● **What you will do**: For each line in the material below that holds "Smart", copy that line.

● **Data for this exercise**:
════════════════════

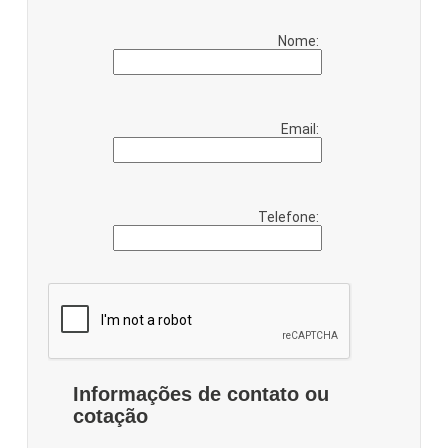
Nome:
Email:
Telefone:
Informações de contato ou
cotação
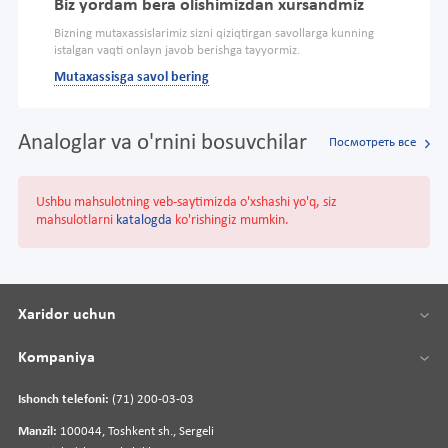
Biz yordam bera olishimizdan xursandmiz
Bizning mutaxassislarimiz sizni qiziqtirgan savollarga kunning
istalgan vaqti onlayn javob berishga tayyormiz.
Mutaxassisga savol bering
Analoglar va o'rnini bosuvchilar
Посмотреть все
Ushbu mahsulotning veb-saytimizda o'xshashi yo'q, siz
mahsulotlarni
katalogda
ko'rishingiz mumkin.
Xaridor uchun
Kompaniya
Ishonch telefoni:
(71) 200-03-03
Manzil:
100044, Toshkent sh., Sergeli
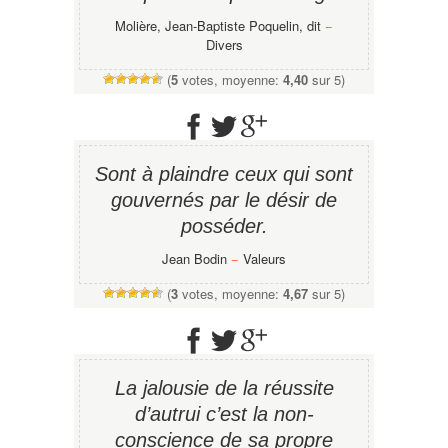
Molière, Jean-Baptiste Poquelin, dit
−
Divers
(
5
votes, moyenne:
4,40
sur 5)
Sont à plaindre ceux qui sont
gouvernés par le désir de
posséder.
Jean Bodin
−
Valeurs
(
3
votes, moyenne:
4,67
sur 5)
La jalousie de la réussite
d’autrui c’est la non-
conscience de sa propre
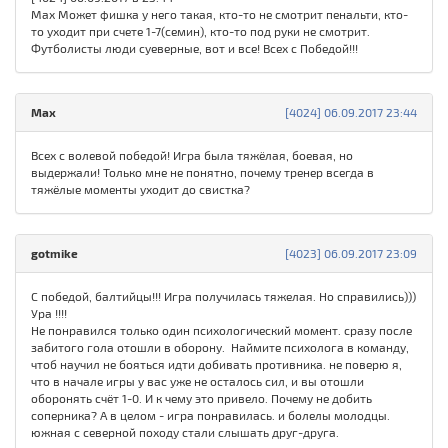
Max Может фишка у него такая, кто-то не смотрит пенальти, кто-
то уходит при счете 1-7(семин), кто-то под руки не смотрит.
Футболисты люди суеверные, вот и все! Всех с Победой!!!
Max
[4024] 06.09.2017 23:44
Всех с волевой победой! Игра была тяжёлая, боевая, но
выдержали! Только мне не понятно, почему тренер всегда в
тяжёлые моменты уходит до свистка?
gotmike
[4023] 06.09.2017 23:09
С победой, балтийцы!!! Игра получилась тяжелая. Но справились)))
Ура !!!!
Не понравился только один психологический момент. сразу после
забитого гола отошли в оборону. Наймите психолога в команду,
чтоб научил не бояться идти добивать противника. не поверю я,
что в начале игры у вас уже не осталось сил, и вы отошли
оборонять счёт 1-0. И к чему это привело. Почему не добить
соперника? А в целом - игра понравилась. и болелы молодцы.
южная с северной походу стали слышать друг-друга.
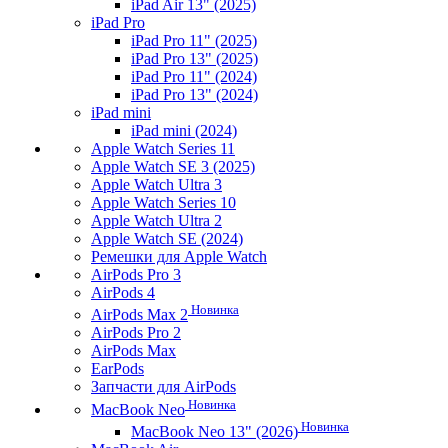
iPad Air 13" (2025)
iPad Pro
iPad Pro 11" (2025)
iPad Pro 13" (2025)
iPad Pro 11" (2024)
iPad Pro 13" (2024)
iPad mini
iPad mini (2024)
Apple Watch Series 11
Apple Watch SE 3 (2025)
Apple Watch Ultra 3
Apple Watch Series 10
Apple Watch Ultra 2
Apple Watch SE (2024)
Ремешки для Apple Watch
AirPods Pro 3
AirPods 4
Новинка
AirPods Max 2
AirPods Pro 2
AirPods Max
EarPods
Запчасти для AirPods
Новинка
MacBook Neo
Новинка
MacBook Neo 13" (2026)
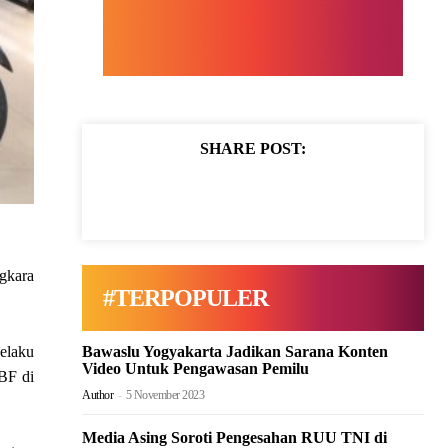
SHARE POST:
gkara
#TERPOPULER
elaku
Bawaslu Yogyakarta Jadikan Sarana Konten
Video Untuk Pengawasan Pemilu
BF di
Author
-
5 November 2023
Media Asing Soroti Pengesahan RUU TNI di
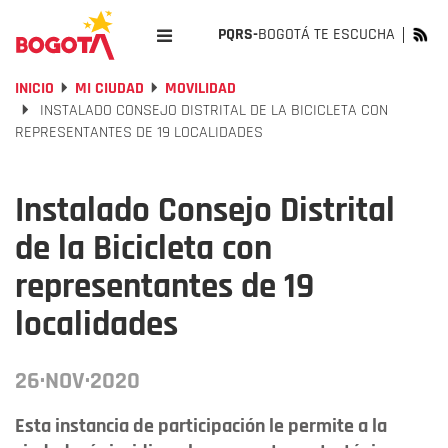
PQRS-
BOGOTÁ TE ESCUCHA
INICIO
MI CIUDAD
MOVILIDAD
INSTALADO CONSEJO DISTRITAL DE LA BICICLETA CON
REPRESENTANTES DE 19 LOCALIDADES
Instalado Consejo Distrital
de la Bicicleta con
representantes de 19
localidades
26·NOV·2020
Esta instancia de participación le permite a la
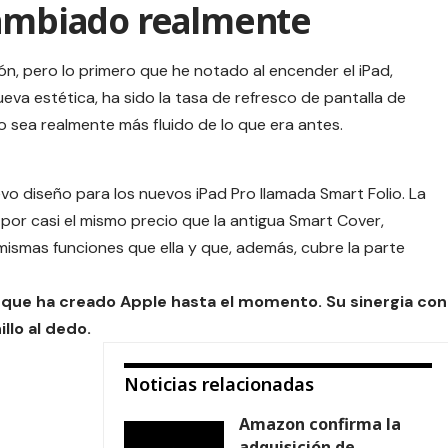
cambiado realmente
n, pero lo primero que he notado al encender el iPad,
eva estética, ha sido la tasa de refresco de
pantalla
de
vo sea realmente más fluido de lo que era antes.
vo diseño para los nuevos iPad Pro llamada Smart Folio. La
por casi el mismo precio que la antigua
Smart Cover
,
mismas funciones que ella y que, además, cubre la parte
 que ha creado Apple hasta el momento. Su sinergia con
llo al dedo.
Noticias relacionadas
Amazon confirma la
adquisición de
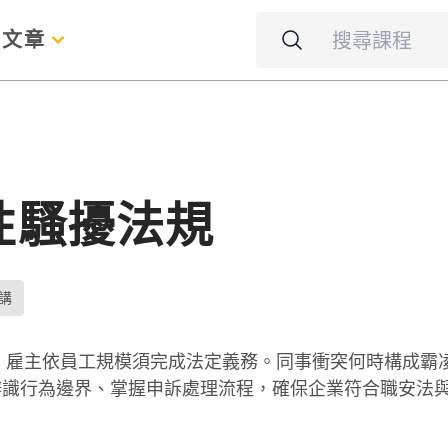
名
文章
性騷擾法規
講
章，雇主依員工規模須完成法定義務。同事衝突何時構成霸
辨識行為邊界、掌握申訴處理流程，確保企業符合職安法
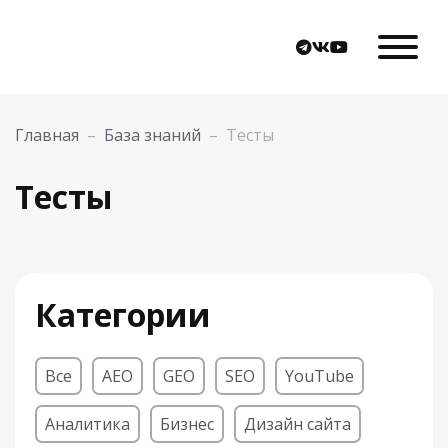
Главная
–
База знаний
–
Тесты
Тесты
Категории
Все
AEO
GEO
SEO
YouTube
Аналитика
Бизнес
Дизайн сайта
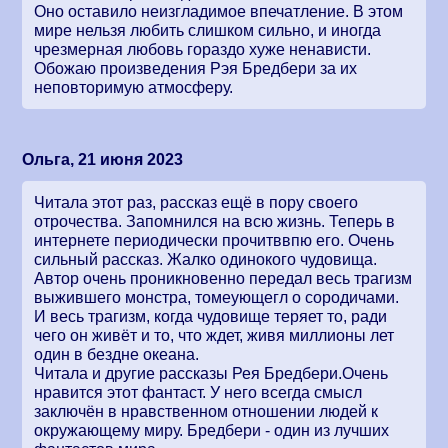
Оно оставило неизгладимое впечатление. В этом
мире нельзя любить слишком сильно, и иногда
чрезмерная любовь гораздо хуже ненависти.
Обожаю произведения Рэя Бредбери за их
неповторимую атмосферу.
Ольга, 21 июня 2023
Читала этот раз, рассказ ещё в пору своего
отрочества. Запомнился на всю жизнь. Теперь в
интернете периодически прочитввпю его. Очень
сильный рассказ. Жалко одинокого чудовища.
Автор очень проникновенно передал весь трагизм
выжившего монстра, томеующегл о сородичами.
И весь трагизм, когда чудовище теряет то, ради
чего он живёт и то, что ждет, живя миллионы лет
один в бездне океана.
Читала и другие рассказы Рея Бредбери.Очень
нравится этот фантаст. У него всегда смысл
заключён в нравственном отношении людей к
окружающему миру. Бредбери - один из лучших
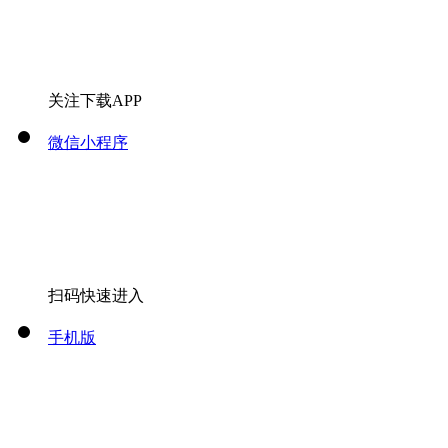
关注下载APP
微信小程序
扫码快速进入
手机版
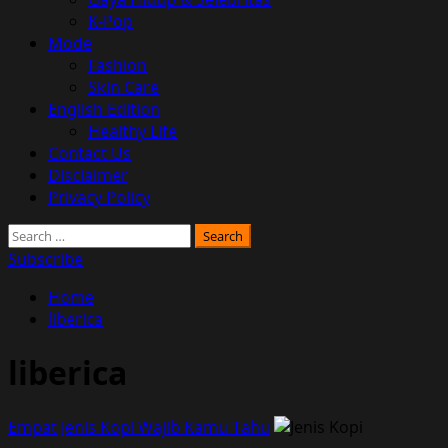
K-Pop
Mode
Fashion
Skin Care
English Edition
Healthy Life
Contact Us
Disclaimer
Privacy Policy
Search
for:
Subscribe
Home
liberica
liberica
Empat Jenis Kopi Wajib Kamu Tahu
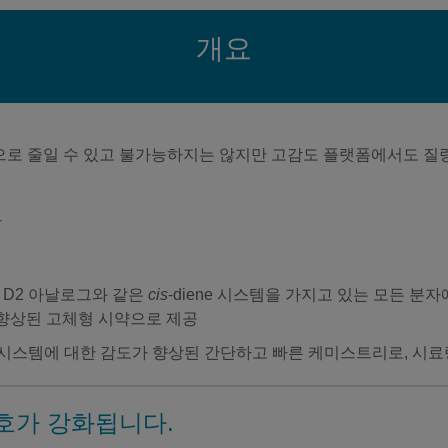
개요
획기적으로 줄일 수 있고 불가능하지는 않지만 고감도 플랫폼에서도 질량
상
민 D2 아날로그와 같은
cis
-diene 시스템을 가지고 있는 모든 
 향상된 고체형 시약으로 제공
ne 시스템에 대한 감도가 향상된 간단하고 빠른 케미스트리로, 
신호가 강화됩니다.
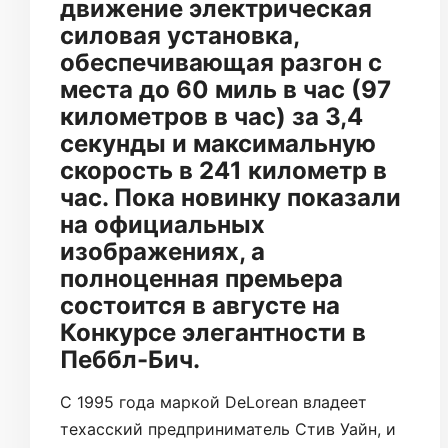
движение электрическая
силовая установка,
обеспечивающая разгон с
места до 60 миль в час (97
километров в час) за 3,4
секунды и максимальную
скорость в 241 километр в
час. Пока новинку показали
на официальных
изображениях, а
полноценная премьера
состоится в августе на
Конкурсе элегантности в
Пеббл-Бич.
С 1995 года маркой DeLorean владеет
техасский предприниматель Стив Уайн, и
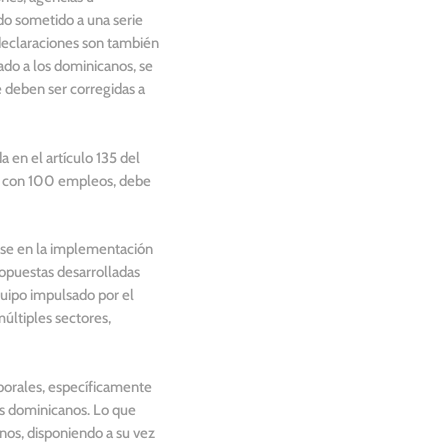
do sometido a una serie
 declaraciones son también
zado a los dominicanos, se
e deben ser corregidas a
a en el artículo 135 del
ón con 100 empleos, debe
arse en la implementación
ropuestas desarrolladas
quipo impulsado por el
últiples sectores,
aborales, específicamente
os dominicanos. Lo que
nos, disponiendo a su vez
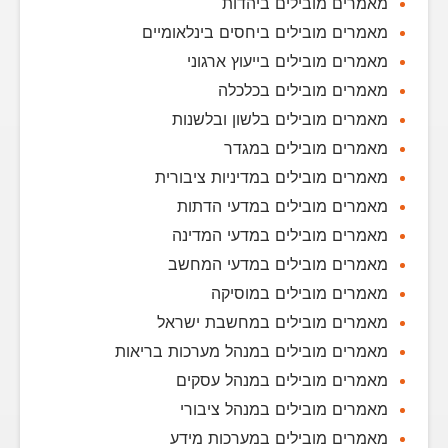
מאמרים מובילים ביהדות
מאמרים מובילים ביחסים בינלאומיים
מאמרים מובילים בייעוץ ארגוני
מאמרים מובילים בכלכלה
מאמרים מובילים בלשון ובלשנות
מאמרים מובילים במגדר
מאמרים מובילים במדיניות ציבורית
מאמרים מובילים במדעי הדתות
מאמרים מובילים במדעי המדינה
מאמרים מובילים במדעי המחשב
מאמרים מובילים במוסיקה
מאמרים מובילים במחשבת ישראל
מאמרים מובילים במנהל מערכות בריאות
מאמרים מובילים במנהל עסקים
מאמרים מובילים במנהל ציבורי
מאמרים מובילים במערכות מידע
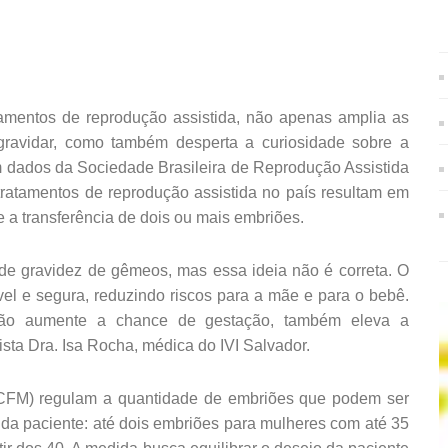
tratamentos de reprodução assistida, não apenas amplia as
gravidar, como também desperta a curiosidade sobre a
m dados da Sociedade Brasileira de Reprodução Assistida
atamentos de reprodução assistida no país resultam em
 a transferência de dois ou mais embriões.
de gravidez de gêmeos, mas essa ideia não é correta. O
vel e segura, reduzindo riscos para a mãe e para o bebê.
ião aumente a chance de gestação, também eleva a
ista Dra. Isa Rocha, médica do IVI Salvador.
 (CFM) regulam a quantidade de embriões que podem ser
 da paciente: até dois embriões para mulheres com até 35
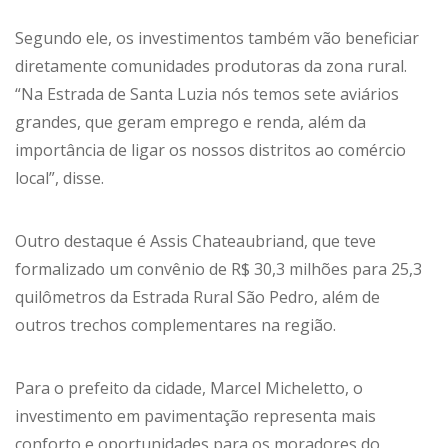
Segundo ele, os investimentos também vão beneficiar
diretamente comunidades produtoras da zona rural.
“Na Estrada de Santa Luzia nós temos sete aviários
grandes, que geram emprego e renda, além da
importância de ligar os nossos distritos ao comércio
local”, disse.
Outro destaque é Assis Chateaubriand, que teve
formalizado um convênio de R$ 30,3 milhões para 25,3
quilômetros da Estrada Rural São Pedro, além de
outros trechos complementares na região.
Para o prefeito da cidade, Marcel Micheletto, o
investimento em pavimentação representa mais
conforto e oportunidades para os moradores do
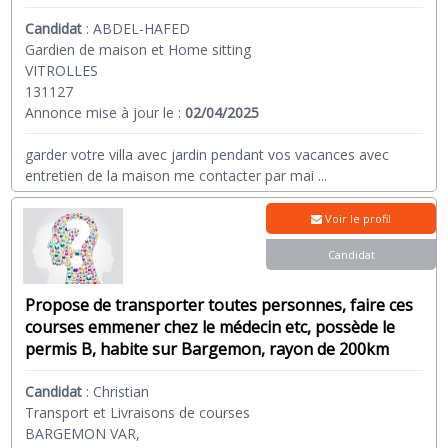
Candidat
:
ABDEL-HAFED
Gardien de maison et Home sitting
VITROLLES
131127
Annonce mise à jour le :
02/04/2025
garder votre villa avec jardin pendant vos vacances avec
entretien de la maison me contacter par mai
...
Voir le profil
Candidat
Propose de transporter toutes personnes, faire ces
courses emmener chez le médecin etc, possède le
permis B, habite sur Bargemon, rayon de 200km
Candidat
:
Christian
Transport et Livraisons de courses
BARGEMON VAR,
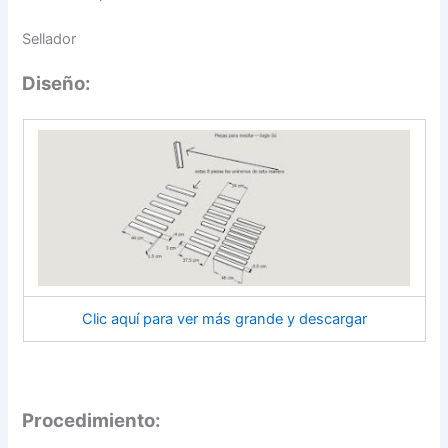
Sellador
Diseño:
Clic aquí para ver más grande y descargar
Procedimiento:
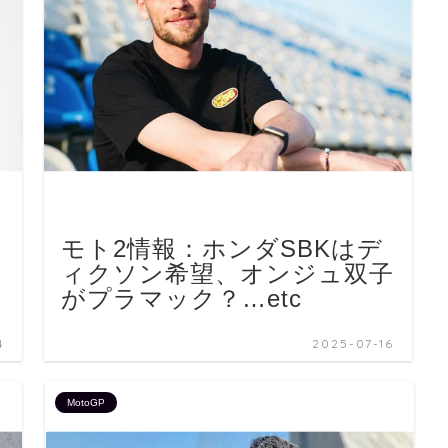
モト2情報：ホンダSBKはデ
ィクソン希望、オンジュ双子
がプラマック？…etc
4
2025-07-16
MotoGP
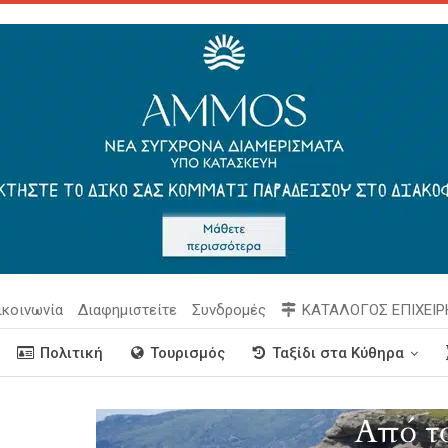
ικοινωνία
Διαφημιστείτε
Συνδρομές
ΚΑΤΑΛΟΓΟΣ ΕΠΙΧΕΙ
Πολιτική
Τουρισμός
Ταξίδι στα Κύθηρα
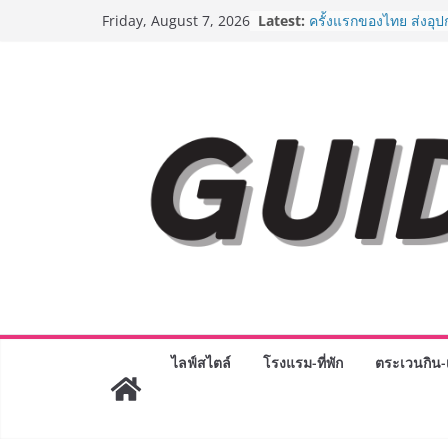
Skip
Latest:
“ตลาดดอกไม้สี่มุมเมือง
Friday, August 7, 2026
to
สด ดอกไม้ประดิษฐ์ พว
ภัณฑ์ครบวงจร ขอเชิญเ
content
และของขวัญต้อนรับวันแ
บริการทุกวันตลอด 24 ช
ครั้งแรกของไทย ส่งอุ
“CE-7 MATCH” ฝีมือคน
สำรวจดวงจันทร์ 24 สิง
8.8 “ซูเลียน” รวมพลังนั
ประเทศ จัดประชุมใหญ่
“ดร.ปิยะวัฒน์” ถ่ายทอดว
พร้อมฟรีคอนเสิร์ต “โช
AirAsia X SEE FAH พั
ยาวนานกว่า 20 ปี ต่อ
อร่อย ยกเมนูระดับตำน
ราชวงศ์” พุ่งทะยานสู่น
BEDO เดินหน้าจัดกิจก
“BIO TRADE CONNEC
ไลฟ์สไตล์
โรงแรม-ที่พัก
ตระเวนกิน-เ
ระดับผลิตภัณฑ์ท้องถิ่น
พาณิชย์อย่างยั่งยืน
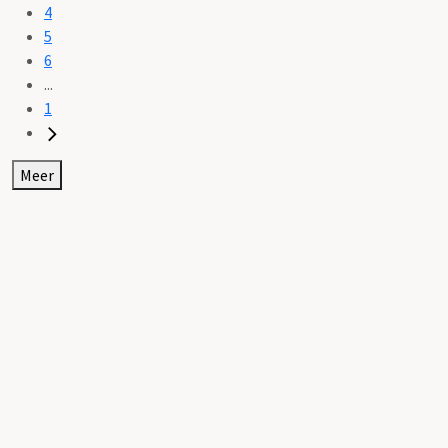
4
5
6
...
1
Meer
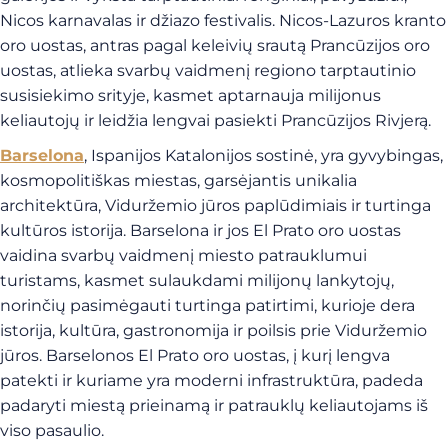
Nicos karnavalas ir džiazo festivalis. Nicos-Lazuros kranto
oro uostas, antras pagal keleivių srautą Prancūzijos oro
uostas, atlieka svarbų vaidmenį regiono tarptautinio
susisiekimo srityje, kasmet aptarnauja milijonus
keliautojų ir leidžia lengvai pasiekti Prancūzijos Rivjerą.
Barselona
, Ispanijos Katalonijos sostinė, yra gyvybingas,
kosmopolitiškas miestas, garsėjantis unikalia
architektūra, Viduržemio jūros paplūdimiais ir turtinga
kultūros istorija. Barselona ir jos El Prato oro uostas
vaidina svarbų vaidmenį miesto patrauklumui
turistams, kasmet sulaukdami milijonų lankytojų,
norinčių pasimėgauti turtinga patirtimi, kurioje dera
istorija, kultūra, gastronomija ir poilsis prie Viduržemio
jūros. Barselonos El Prato oro uostas, į kurį lengva
patekti ir kuriame yra moderni infrastruktūra, padeda
padaryti miestą prieinamą ir patrauklų keliautojams iš
viso pasaulio.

════════════════════

● **Reply**:
vo diseño para los nuevos iPad Pro llamada Smart Folio. La
Smart Cover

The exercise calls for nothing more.